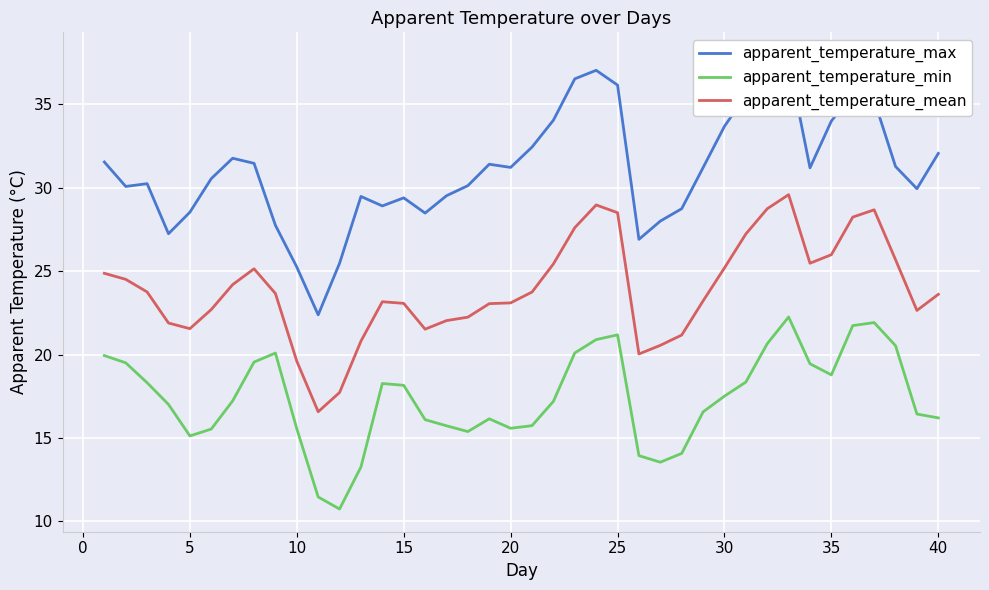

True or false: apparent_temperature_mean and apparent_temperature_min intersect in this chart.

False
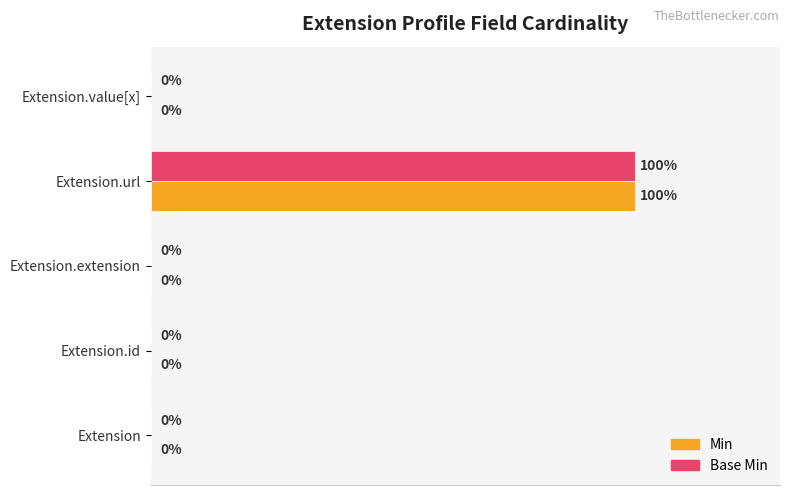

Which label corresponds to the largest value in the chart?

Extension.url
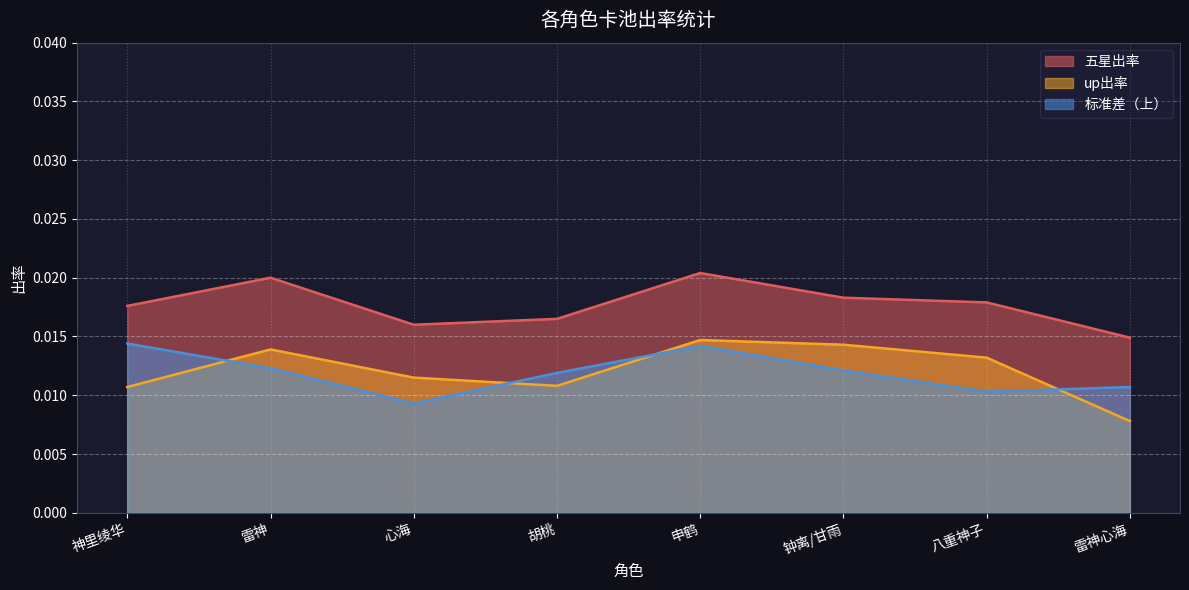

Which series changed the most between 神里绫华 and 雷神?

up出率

* * *

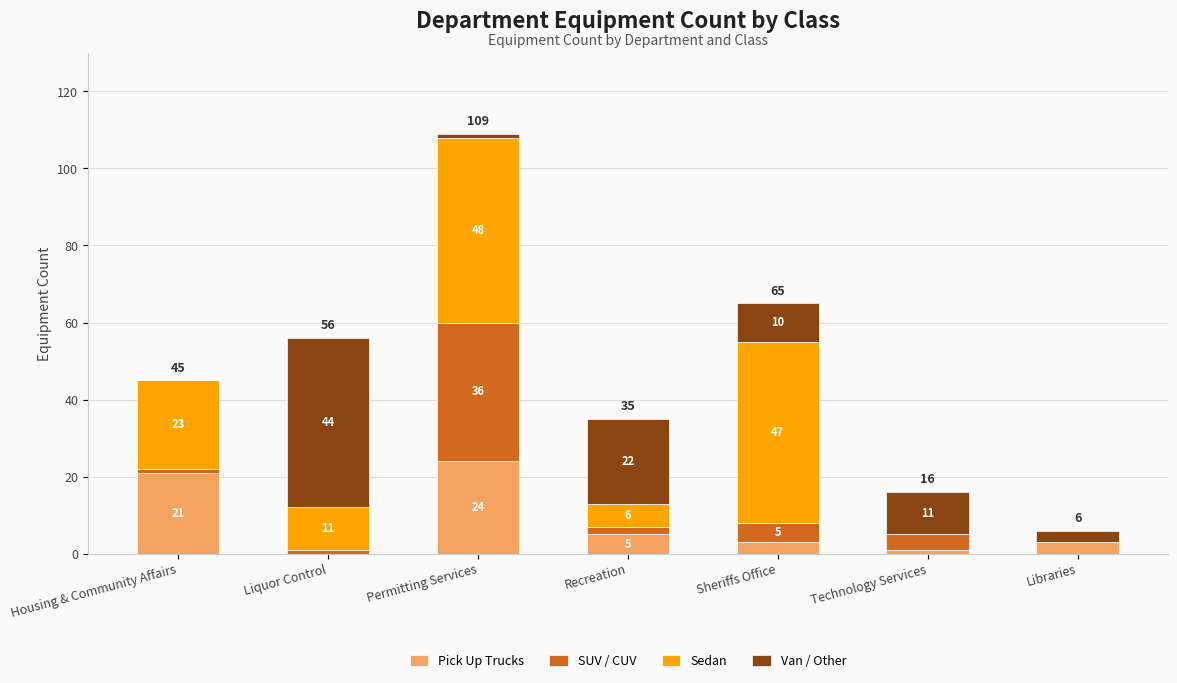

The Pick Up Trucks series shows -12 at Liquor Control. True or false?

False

**What is required:**
Rewrite the entries from the line containing "True or false: apparent_temperature_mean" through the line containing "Which series changed", swapping "chart" for "graph" and leaving everything else unchanged. Return only those lines, with the pictures omitted.

**Answer for this exercise:**
True or false: apparent_temperature_mean and apparent_temperature_min intersect in this graph.

False

Which label corresponds to the largest value in the graph?

Extension.url

Which series changed the most between 神里绫华 and 雷神?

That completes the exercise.